Ich trank erst mal weiter und beschloss, am nächsten Tag den emeritierten Professor Fahrenreuther mit dieser unerwarteten Wendung meiner Forschung zu konfrontieren. Er hatte sein halbes Leben in den südsudanesischen Sümpfen verbracht und kannte jede noch so popelige Ethnie von Kamtschatka bis ins tiefste Afrika. Sicher wusste er auch, wie bei den Lindenauern weiter vorzugehen war.

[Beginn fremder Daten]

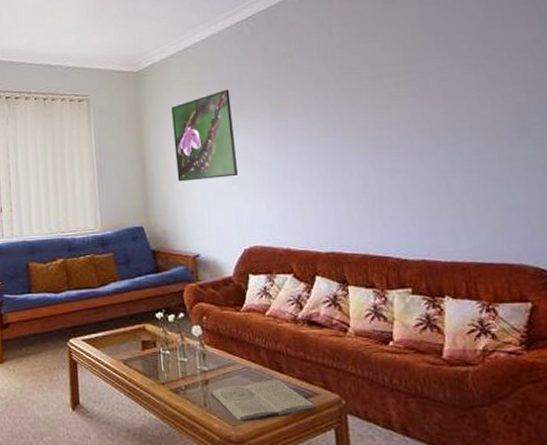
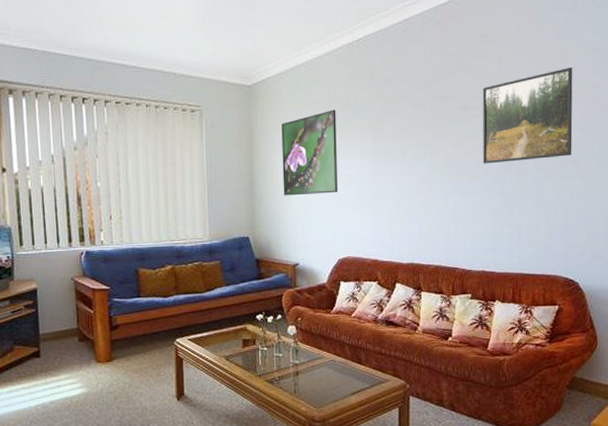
book: present [210,379,315,421] -> none [300,369,385,404]
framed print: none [394,24,519,137] -> present [482,66,573,164]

1 Das akkurate Verschließen des Tores hatte einen Sinn. Zumindest, wenn man eine Abneigung gegen Erbrochenes oder Uringeruch hatte. Unsere unbeleuchtete Einfahrt galt nämlich als beliebte Entsorgungsstelle für Körperausscheidungen der verschiedensten Arten. Sowohl der Clan von Straßen-Lindenauern, der sich oben an der Merseburger Straße traf, als auch die Besucher der neueröffneten Lindenauer Bier Academy in der Georg-Schwarz-Straße nutzten diesen Ort in den Abendstunden für gezielte und ausufernde Urinalien. Wahrscheinlich handelte es sich hierbei nur um gewöhnliche Reviermarkierungen, aber Urin und Erbrochenes stellen eben für die meisten Menschen sowohl eine olfaktorische als auch visuelle Belästigung dar. Unter diesen Aspekten leuchtete mir der inhärente Sinn dieses geschlossenen Eisentores durchaus ein.